— READING PASSAGE —
= = =

Hi, Gluster expert,
When we setup replicate volume with info like the below:
Volume Name: test
Type: Replicate
Volume ID: 9373eba9-eb84-4618-a54c-f2837345daec
Status: Started
Snapshot Count: 0
Number of Bricks: 1 x (2 + 1) = 3
Transport-type: tcp
Bricks:
Brick1: rcp:/trunk/brick/test1/sn0
Brick2: rcp:/trunk/brick/test1/sn1
Brick3: rcp:/trunk/brick/test1/sn2 (arbiter)
If we run a performance test which could write a same file with multi-pthread in same time.(write different offset).
The write performance drop a lots (about 60%-70% off to the volume which no arbiter)
And when we study the source code, there is a function
“afr_set_transaction_flock” in” afr-transaction.c”,
It will flock the entire file when arbiter_count is not zero, I suppose it is the root cause lead to performance
drop.
Now my question is:
1)
Why flock the entire file when arbiter is set on? Could you please share the detail why it will lead to split brain only to arbiter?
2)
If it is the root cause, and it really will lead to split-brain if not lock entire file, is there any solution to avoid performance drop for this mulit-write case?

= = =

— AIM 1 —
Which bricks does the Gluster post list for its replicate volume? Give each brick path as shown.
— AIM 2 —
In the Gluster post, which function is suspected of locking the entire file, and in which source file is it found?
— AIM 3 —
Reproduce the part of the Gluster post that starts at "And when we" and ends at "this mulit-write case?".

= = =

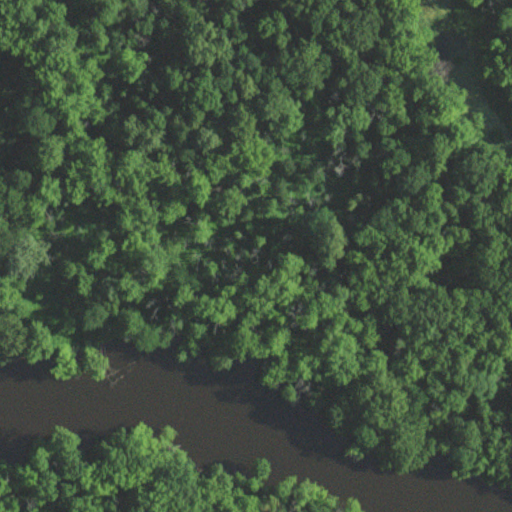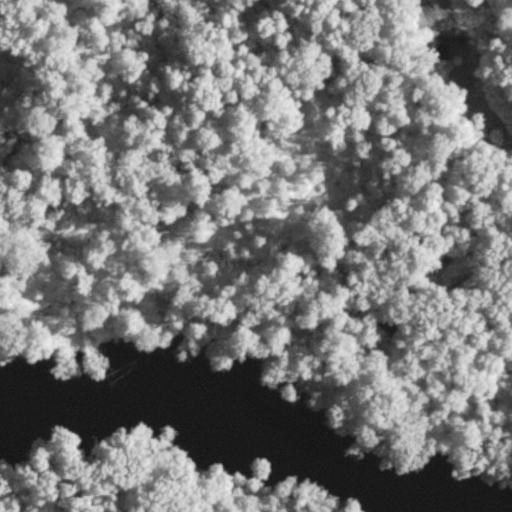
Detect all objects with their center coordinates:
river: (223, 419)
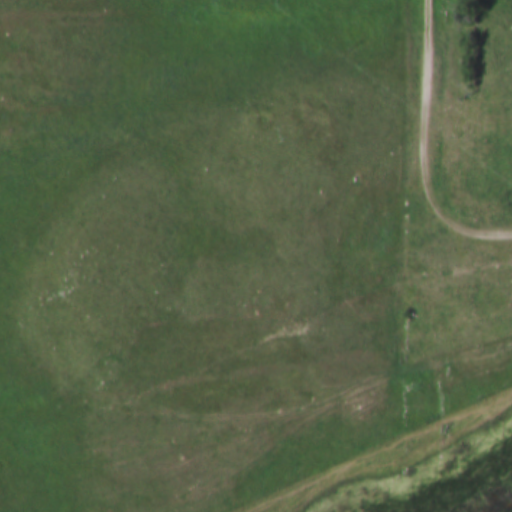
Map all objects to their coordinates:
road: (423, 151)
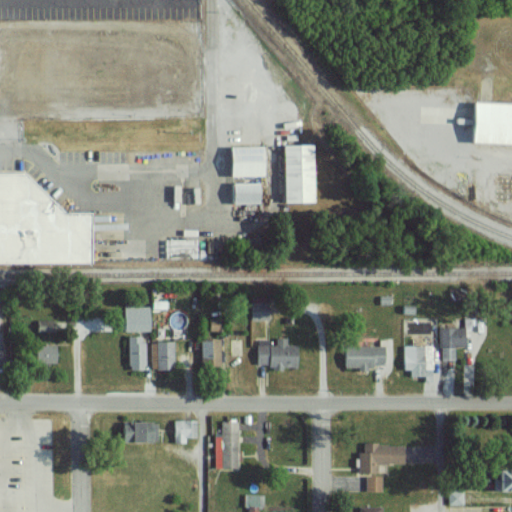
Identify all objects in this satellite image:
road: (96, 0)
railway: (313, 74)
road: (212, 107)
building: (489, 123)
building: (241, 161)
building: (294, 173)
building: (241, 193)
railway: (439, 200)
road: (99, 201)
building: (38, 224)
building: (40, 225)
building: (256, 314)
building: (135, 318)
building: (212, 324)
building: (43, 326)
building: (449, 341)
building: (134, 351)
building: (208, 351)
building: (42, 353)
building: (274, 353)
building: (160, 354)
building: (360, 356)
building: (415, 359)
road: (256, 403)
road: (79, 407)
road: (324, 413)
building: (182, 429)
building: (135, 430)
building: (225, 445)
building: (376, 456)
road: (204, 457)
road: (442, 457)
building: (501, 478)
building: (371, 483)
building: (453, 497)
building: (251, 501)
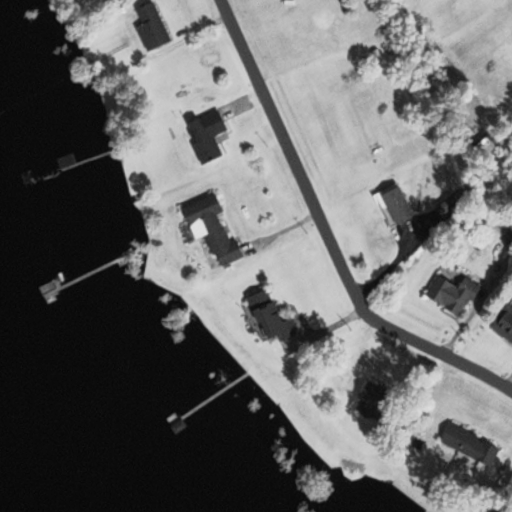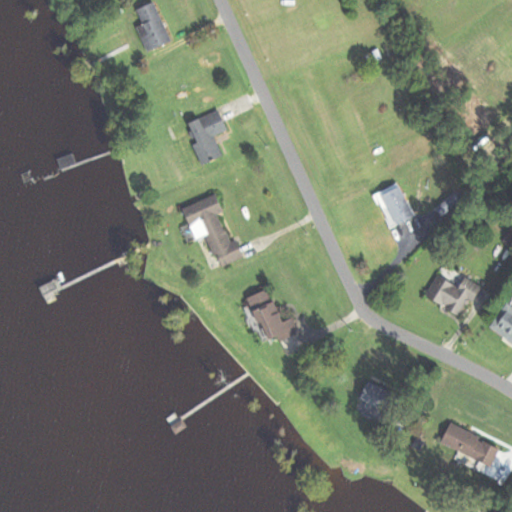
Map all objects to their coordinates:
building: (150, 26)
building: (204, 135)
building: (392, 204)
building: (210, 229)
road: (320, 235)
building: (450, 294)
building: (266, 317)
building: (502, 323)
building: (370, 394)
building: (466, 444)
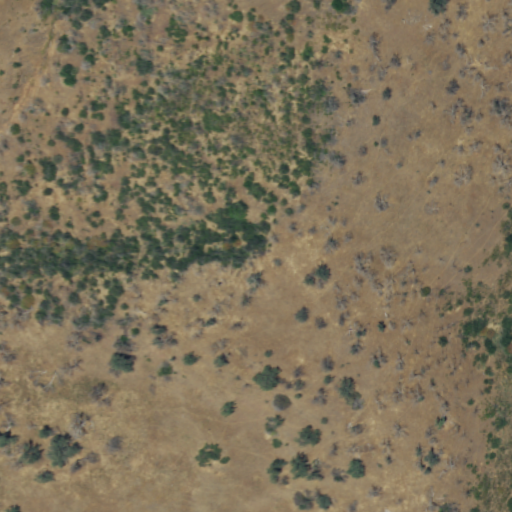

= = =

— RESULT 1 —
rcp:/trunk/brick/test1/sn0
rcp:/trunk/brick/test1/sn1
rcp:/trunk/brick/test1/sn2 (arbiter)

— RESULT 2 —
The function "afr_set_transaction_flock" in "afr-transaction.c".

— RESULT 3 —
And when we study the source code, there is a function
“afr_set_transaction_flock” in” afr-transaction.c”,
It will flock the entire file when arbiter_count is not zero, I suppose it is the root cause lead to performance
drop.
Now my question is:
1)
Why flock the entire file when arbiter is set on? Could you please share the detail why it will lead to split brain only to arbiter?
2)
If it is the root cause, and it really will lead to split-brain if not lock entire file, is there any solution to avoid performance drop for this mulit-write case?